Two, reverse osmosis principle
According to the principle of osmosis, on both sides of the semi-permeable membrane there exists a "chemical potential" difference, through the permeation process of the solution to compensate for the difference in chemical potential. When the equilibrium is re-established, on both sides of the semi-permeable membrane formed a water level difference that is the net pressure difference, this pressure difference is the osmotic pressure. Osmotic pressure is a property of the solution itself and depends on the concentration of the solution and has nothing to do with the semipermeable membrane.
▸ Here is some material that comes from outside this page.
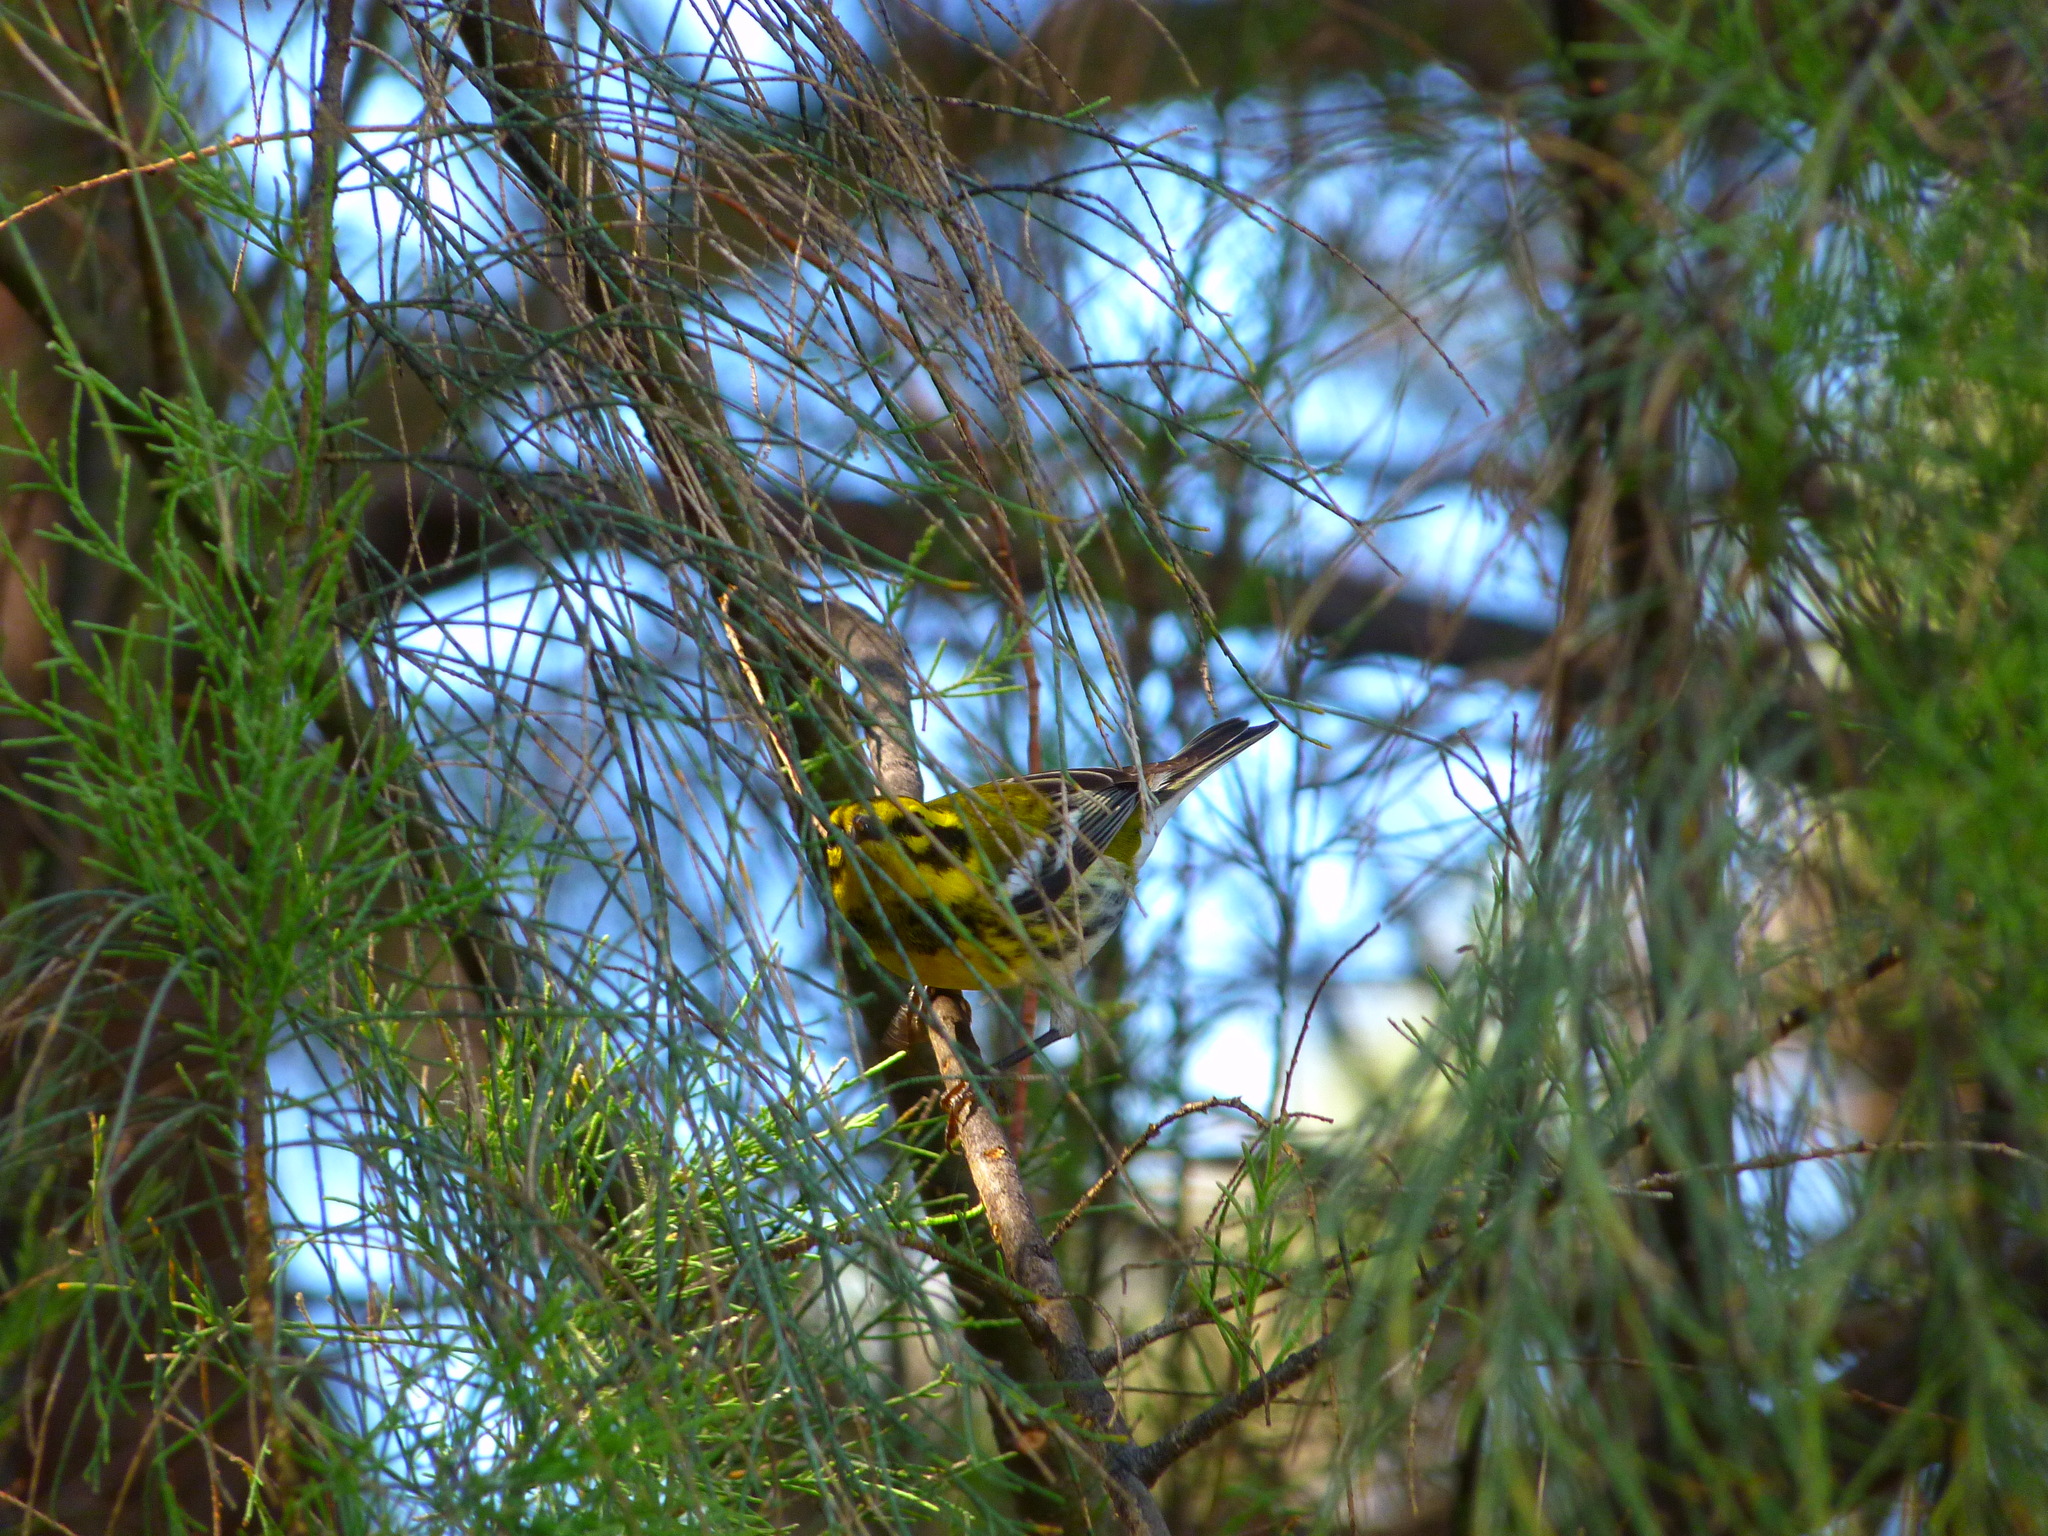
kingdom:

The relationship between osmotic pressure and solute concentration is:
Posm=1.19(T+273)×∑(mi).................. ...............(1)
Equation:Posm......... .................. osmotic pressure (psi);
T...... ........................... temperature (°C);
∑(mi)........................... of all the solutes in the solution Total molar concentration;
In a vessel with a semipermeable membrane, pure water flows through the semipermeable membrane to the brine side, a phenomenon called osmosis, until a new equilibrium is reached and established. The difference in static pressure between the two sides of the membrane is the osmotic pressure, and when an applied pressure is applied to the brine side, the original equilibrium will be affected. The applied pressure will increase the chemical potential of the salt solution on one side, causing the water in the brine to flow through the semi-permeable membrane to the pure water side. This phenomenon is called reverse osmosis. The driving force of the reverse osmosis process is the applied pressure, and the energy required for reverse osmosis separation is directly related to the concentration of the brine. Therefore, the higher the salt concentration, the higher the energy required to reverse osmosis pure water from brine.
■Water transfer
The rate at which water passes through a semipermeable membrane is determined by the following equation:
Qw = (?P-?Posm) × Kw × S/d ............ ...............(2)
Equation: Qw......... ..................... rate of pure water through the membrane;
△P... ........................... pressure difference between the two sides of the membrane;
△Posm........................... osmotic pressure on both sides of the membrane Difference;
Kw........................... ...the pure water permeability coefficient of the membrane;
S..................... ............ membrane area;
d............... .................. membrane thickness.
(2) The equation is usually simplified as:
Qw = A x (NDP)..................... ...........................(3)
Eq: A........................... ...... membrane constant;
NDP.................. ......... total driving pressure or total driving force for water mass transfer across the membrane.